Provost’s View: Women in Science
26 June 2015
UCL was the first University in England to admit women on equal terms to men. Equality between the sexes is one of our core values, yet this past fortnight our commitment to women and to women in science has been challenged, our reputation put under pressure and we have been part of an intense and uncomfortable media storm.
The trigger for this was remarks about the place of women in science made by Sir Tim Hunt. I don’t intend to repeat or re-analyse who said what, where or when, and thereby provide more fuel for media speculation. I will simply restate that when on the 10th June Sir Tim sent in his resignation from his honorary position with UCL, as Provost I sanctioned acceptance of that resignation in good faith on the basis that it was his personal choice as the honourable thing to do.

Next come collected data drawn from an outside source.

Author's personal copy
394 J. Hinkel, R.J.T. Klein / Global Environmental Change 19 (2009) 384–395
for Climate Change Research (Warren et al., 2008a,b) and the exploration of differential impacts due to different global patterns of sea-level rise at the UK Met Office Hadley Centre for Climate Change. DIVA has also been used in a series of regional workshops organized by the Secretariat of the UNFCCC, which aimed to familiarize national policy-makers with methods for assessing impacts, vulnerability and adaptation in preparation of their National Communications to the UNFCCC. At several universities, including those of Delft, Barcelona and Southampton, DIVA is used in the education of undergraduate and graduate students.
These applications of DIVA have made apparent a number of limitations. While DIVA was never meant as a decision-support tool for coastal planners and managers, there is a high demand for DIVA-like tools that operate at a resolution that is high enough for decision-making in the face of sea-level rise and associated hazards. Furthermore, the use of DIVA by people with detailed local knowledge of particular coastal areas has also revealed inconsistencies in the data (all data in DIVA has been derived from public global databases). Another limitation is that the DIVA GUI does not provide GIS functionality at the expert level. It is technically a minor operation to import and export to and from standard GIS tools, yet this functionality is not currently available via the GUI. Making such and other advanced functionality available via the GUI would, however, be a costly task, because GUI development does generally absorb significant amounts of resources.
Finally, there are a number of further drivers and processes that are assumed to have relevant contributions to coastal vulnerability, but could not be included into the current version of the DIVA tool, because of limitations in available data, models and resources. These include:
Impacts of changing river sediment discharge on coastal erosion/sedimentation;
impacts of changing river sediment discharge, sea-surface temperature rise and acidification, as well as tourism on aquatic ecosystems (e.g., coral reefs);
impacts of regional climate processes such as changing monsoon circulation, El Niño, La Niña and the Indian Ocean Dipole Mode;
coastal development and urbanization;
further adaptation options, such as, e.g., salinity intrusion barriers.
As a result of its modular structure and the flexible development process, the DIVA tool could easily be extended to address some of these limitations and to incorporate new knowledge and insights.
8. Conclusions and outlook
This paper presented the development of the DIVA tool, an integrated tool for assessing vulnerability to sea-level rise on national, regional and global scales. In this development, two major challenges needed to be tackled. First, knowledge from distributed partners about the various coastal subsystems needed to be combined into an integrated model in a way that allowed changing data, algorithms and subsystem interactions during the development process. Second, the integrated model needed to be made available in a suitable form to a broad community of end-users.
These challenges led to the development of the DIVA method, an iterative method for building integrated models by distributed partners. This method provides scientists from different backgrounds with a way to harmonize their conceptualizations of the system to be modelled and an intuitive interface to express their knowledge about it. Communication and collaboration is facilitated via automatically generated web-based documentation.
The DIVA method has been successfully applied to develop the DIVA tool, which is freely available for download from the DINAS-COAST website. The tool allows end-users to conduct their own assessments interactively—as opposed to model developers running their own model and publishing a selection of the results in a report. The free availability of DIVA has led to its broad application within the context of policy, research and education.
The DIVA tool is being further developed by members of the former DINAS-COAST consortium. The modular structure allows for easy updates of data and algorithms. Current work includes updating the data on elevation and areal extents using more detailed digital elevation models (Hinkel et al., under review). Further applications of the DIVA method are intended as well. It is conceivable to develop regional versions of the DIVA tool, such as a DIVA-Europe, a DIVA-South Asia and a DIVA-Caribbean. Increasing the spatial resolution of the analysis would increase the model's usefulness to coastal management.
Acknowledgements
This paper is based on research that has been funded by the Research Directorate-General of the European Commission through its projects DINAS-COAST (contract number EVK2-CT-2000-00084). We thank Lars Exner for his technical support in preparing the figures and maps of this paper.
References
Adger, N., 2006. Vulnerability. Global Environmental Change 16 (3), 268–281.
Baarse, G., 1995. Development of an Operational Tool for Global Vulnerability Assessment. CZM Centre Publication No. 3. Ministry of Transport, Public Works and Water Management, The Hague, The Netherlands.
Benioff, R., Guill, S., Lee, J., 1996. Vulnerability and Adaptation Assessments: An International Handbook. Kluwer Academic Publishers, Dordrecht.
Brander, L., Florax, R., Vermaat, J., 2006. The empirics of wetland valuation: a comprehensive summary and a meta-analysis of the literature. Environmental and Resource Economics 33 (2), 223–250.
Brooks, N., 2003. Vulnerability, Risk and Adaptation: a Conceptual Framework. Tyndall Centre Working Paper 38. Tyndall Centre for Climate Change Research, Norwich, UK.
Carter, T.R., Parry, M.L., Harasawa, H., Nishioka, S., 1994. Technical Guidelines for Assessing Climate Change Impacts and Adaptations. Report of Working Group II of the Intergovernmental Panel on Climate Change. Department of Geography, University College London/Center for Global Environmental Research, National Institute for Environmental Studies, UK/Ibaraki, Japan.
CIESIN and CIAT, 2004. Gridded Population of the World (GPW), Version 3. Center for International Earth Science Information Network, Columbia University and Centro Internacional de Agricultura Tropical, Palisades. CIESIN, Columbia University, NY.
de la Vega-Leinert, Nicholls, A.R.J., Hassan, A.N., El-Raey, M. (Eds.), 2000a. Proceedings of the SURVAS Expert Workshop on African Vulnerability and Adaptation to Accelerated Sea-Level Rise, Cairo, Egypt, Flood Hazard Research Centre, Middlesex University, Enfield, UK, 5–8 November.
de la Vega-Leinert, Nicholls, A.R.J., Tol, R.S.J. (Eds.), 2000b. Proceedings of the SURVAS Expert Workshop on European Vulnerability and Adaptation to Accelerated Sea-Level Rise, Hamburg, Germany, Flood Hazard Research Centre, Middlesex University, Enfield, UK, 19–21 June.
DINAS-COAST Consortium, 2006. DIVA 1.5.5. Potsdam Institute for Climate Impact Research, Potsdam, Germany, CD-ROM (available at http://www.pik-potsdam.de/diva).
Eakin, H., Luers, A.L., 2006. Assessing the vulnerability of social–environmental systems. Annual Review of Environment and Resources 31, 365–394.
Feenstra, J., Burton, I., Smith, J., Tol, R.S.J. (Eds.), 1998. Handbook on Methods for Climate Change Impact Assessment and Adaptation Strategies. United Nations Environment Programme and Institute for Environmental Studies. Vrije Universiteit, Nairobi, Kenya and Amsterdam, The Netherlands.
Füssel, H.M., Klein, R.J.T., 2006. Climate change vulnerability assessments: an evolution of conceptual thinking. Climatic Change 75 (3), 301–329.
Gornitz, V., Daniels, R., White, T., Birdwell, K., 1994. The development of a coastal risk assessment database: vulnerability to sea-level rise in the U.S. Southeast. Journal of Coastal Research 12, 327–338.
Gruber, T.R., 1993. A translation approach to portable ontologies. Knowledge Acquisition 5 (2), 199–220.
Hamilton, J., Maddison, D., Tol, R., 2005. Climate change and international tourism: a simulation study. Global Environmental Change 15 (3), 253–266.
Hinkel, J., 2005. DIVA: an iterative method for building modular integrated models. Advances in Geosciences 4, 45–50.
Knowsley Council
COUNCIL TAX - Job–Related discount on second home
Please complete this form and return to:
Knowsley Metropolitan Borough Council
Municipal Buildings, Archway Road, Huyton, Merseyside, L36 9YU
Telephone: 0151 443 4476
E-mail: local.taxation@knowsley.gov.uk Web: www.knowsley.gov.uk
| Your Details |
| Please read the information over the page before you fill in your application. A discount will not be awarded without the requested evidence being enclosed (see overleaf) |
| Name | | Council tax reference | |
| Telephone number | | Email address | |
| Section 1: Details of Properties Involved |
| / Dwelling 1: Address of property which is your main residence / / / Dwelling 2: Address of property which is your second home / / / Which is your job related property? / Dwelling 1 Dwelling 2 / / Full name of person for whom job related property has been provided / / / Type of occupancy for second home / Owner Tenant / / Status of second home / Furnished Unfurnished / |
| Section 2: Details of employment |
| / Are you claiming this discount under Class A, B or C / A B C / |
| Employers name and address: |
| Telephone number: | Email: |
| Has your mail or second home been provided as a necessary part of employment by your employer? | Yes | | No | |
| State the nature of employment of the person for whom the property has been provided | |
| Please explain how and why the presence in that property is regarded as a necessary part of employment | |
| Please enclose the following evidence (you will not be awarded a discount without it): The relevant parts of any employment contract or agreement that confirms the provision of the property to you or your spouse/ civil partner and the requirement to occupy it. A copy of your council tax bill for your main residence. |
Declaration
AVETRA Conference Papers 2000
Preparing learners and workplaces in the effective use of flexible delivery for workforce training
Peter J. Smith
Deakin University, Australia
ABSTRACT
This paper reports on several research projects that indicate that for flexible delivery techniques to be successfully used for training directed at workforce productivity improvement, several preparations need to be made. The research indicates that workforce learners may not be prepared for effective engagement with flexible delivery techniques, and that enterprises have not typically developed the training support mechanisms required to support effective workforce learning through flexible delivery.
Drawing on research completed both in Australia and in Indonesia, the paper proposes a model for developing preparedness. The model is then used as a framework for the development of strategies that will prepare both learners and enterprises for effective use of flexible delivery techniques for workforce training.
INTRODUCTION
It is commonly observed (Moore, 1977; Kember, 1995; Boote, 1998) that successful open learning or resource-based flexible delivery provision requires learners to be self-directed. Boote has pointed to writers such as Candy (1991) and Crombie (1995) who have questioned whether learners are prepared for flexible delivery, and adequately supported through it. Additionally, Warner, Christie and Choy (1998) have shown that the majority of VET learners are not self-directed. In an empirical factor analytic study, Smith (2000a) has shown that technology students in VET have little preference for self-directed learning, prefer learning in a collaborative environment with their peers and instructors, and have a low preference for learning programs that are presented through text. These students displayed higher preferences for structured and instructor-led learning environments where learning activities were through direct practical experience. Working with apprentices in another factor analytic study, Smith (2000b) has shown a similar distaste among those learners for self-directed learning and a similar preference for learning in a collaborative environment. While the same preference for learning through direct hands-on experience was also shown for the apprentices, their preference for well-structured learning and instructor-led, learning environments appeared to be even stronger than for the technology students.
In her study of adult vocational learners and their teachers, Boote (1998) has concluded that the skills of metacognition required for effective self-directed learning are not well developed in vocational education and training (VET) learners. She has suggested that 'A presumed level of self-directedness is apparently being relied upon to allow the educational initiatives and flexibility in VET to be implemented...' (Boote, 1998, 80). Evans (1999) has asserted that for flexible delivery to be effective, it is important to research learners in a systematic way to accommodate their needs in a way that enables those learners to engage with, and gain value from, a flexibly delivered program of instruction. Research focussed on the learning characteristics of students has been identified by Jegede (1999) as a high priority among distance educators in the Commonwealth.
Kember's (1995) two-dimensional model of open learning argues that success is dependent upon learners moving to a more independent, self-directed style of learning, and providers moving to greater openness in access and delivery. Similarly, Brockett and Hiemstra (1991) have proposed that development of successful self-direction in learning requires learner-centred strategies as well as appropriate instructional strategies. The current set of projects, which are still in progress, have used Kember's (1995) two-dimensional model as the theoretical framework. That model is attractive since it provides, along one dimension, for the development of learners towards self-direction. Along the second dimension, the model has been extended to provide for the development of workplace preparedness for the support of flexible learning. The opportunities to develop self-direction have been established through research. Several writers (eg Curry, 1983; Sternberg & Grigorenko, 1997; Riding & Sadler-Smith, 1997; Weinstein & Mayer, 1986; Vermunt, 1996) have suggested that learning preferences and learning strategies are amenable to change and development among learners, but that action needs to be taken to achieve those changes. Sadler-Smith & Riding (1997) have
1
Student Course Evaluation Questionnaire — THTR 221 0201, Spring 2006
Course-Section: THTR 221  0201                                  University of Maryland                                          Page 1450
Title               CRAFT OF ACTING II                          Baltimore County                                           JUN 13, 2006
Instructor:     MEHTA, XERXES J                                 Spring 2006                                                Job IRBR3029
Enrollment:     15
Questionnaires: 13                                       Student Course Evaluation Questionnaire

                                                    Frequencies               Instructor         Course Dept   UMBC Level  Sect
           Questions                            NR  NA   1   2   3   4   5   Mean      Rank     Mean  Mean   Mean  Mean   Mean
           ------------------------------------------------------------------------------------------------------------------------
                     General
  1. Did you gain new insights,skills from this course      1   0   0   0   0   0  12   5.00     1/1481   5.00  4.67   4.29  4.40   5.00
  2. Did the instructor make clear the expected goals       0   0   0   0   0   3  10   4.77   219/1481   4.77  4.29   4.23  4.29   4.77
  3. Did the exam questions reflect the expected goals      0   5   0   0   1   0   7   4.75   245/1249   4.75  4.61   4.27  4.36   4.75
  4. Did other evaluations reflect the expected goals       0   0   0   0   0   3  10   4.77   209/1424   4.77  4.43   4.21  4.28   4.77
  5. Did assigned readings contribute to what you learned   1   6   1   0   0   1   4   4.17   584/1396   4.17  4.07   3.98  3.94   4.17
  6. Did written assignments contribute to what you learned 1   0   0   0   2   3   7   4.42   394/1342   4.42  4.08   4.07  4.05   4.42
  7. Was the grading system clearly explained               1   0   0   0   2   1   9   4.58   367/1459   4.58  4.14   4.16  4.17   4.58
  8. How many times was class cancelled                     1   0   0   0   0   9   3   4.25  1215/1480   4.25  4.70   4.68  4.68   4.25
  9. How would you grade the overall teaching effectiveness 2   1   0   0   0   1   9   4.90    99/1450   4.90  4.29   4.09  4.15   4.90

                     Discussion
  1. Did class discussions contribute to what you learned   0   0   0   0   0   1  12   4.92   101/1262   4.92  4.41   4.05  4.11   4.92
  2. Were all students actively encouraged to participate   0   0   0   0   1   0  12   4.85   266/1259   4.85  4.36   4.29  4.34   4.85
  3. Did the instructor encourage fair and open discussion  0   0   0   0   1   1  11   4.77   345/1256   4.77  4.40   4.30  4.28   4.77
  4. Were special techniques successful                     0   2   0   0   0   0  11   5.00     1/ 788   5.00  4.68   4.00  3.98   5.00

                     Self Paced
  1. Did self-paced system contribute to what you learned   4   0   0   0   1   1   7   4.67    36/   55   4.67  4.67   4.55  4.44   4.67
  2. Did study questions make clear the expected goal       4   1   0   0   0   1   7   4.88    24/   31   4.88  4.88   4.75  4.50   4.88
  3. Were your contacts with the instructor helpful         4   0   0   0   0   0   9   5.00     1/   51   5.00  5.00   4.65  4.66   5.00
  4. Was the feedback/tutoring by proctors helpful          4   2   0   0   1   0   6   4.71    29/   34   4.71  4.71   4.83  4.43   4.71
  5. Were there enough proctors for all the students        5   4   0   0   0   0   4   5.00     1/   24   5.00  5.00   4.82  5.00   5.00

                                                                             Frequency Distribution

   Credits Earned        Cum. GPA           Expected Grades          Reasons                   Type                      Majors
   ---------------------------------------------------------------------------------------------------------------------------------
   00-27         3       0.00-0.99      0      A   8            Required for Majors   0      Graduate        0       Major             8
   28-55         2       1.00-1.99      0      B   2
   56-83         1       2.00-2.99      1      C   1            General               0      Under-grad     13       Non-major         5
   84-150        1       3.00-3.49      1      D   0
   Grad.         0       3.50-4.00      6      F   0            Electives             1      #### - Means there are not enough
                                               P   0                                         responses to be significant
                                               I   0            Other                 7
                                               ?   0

First let me say that I do regret that my acceptance of that resignation, and our announcement of it, has led to so much personal difficulty for Sir Tim and also for Professor Mary Collins, who is a highly respected and valued senior member of staff at UCL. I met with Mary last week and also spoke to Sir Tim by phone. Some regrets were expressed in both directions.
There has been a great deal of comment, but I would point readers of this article to two very high quality blogs on this subject by eminent women scientists, one written by Dorothy Bishop that is supportive of UCL’s position and one, for balance, that is less supportive from Athene Donald.
For both of these blogs it is worth reading the comments sections to see just how divided society and the world of science is about this problem. My own inbox has been full of that divided opinion both external and internal to UCL and after discussing the whole issue with our heads of departments and other leaders earlier this week, I felt that it was now important for me to make my views known to our UCL community and the world at large.
What good can come of this episode and what ultimately is the big picture that UCL should now focus its energies and efforts on? Equality, diversity and the greatest good for the greatest number are enshrined in our Benthamite origins. Those values hold true to this day and we constantly try to live up to them.
To a significant extent, we, like many other universities, have failed to achieve the level of equality and diversity that we aspire to. We have been self-critical in this regard and have identified the need to do better as a key part of our strategy, UCL 2034. We are making slow (some would say glacial) progress on gender equality and are working hard to tackle racialised inequalities (perhaps an even more complex issue) head on. Women now make up 33% of the senior academic and professional staff in grades 9 and 10.
Because we are not satisfied with this level of progress, we have adopted the Athena Swan methodology widely across the institution and have now achieved more Athena Swan Silver awards than any other University and have just submitted our application for an institutional Silver award. We are also one of the pilot universities in the Race Equality Charter Mark scheme and have just submitted that too. Every faculty and professional service has an equality action plan that is being implemented and all members of the Senior Management Team have personal objectives with respect to equality and diversity.
In other words Equality and Diversity is not just an aspiration at UCL but informs our everyday thinking and our actions. It was for this very reason that Sir Tim’s remarks struck such a discordant note. Our ambition is to create a working environment in which women feel supported and valued at work. To be frank, a reputation for such helps us attract the very best women to UCL, including women in science. Athene Donald’s blog contains some excellent practical suggestions for what we should actually do to improve things for women in science, all of which I agree with.
There have been many calls for me to reverse my decision to accept Sir Tim Hunt’s resignation from his honorary post at UCL, but there have also been very significant representations to me not to do so, including, but not only, from women in science. Our view is that reversing that decision would send entirely the wrong signal and I have reason to believe that Sir Tim would also not want that to happen.
An honorary appointment is meant to bring honour both to the person and to the University. Sir Tim has apologised for his remarks, and in no way do they diminish his reputation as a scientist. However, they do contradict the basic values of UCL – even if meant to be taken lightly – and because of that I believe we were right to accept his resignation. Our commitment to gender equality and our support for women in science was and is the ultimate concern.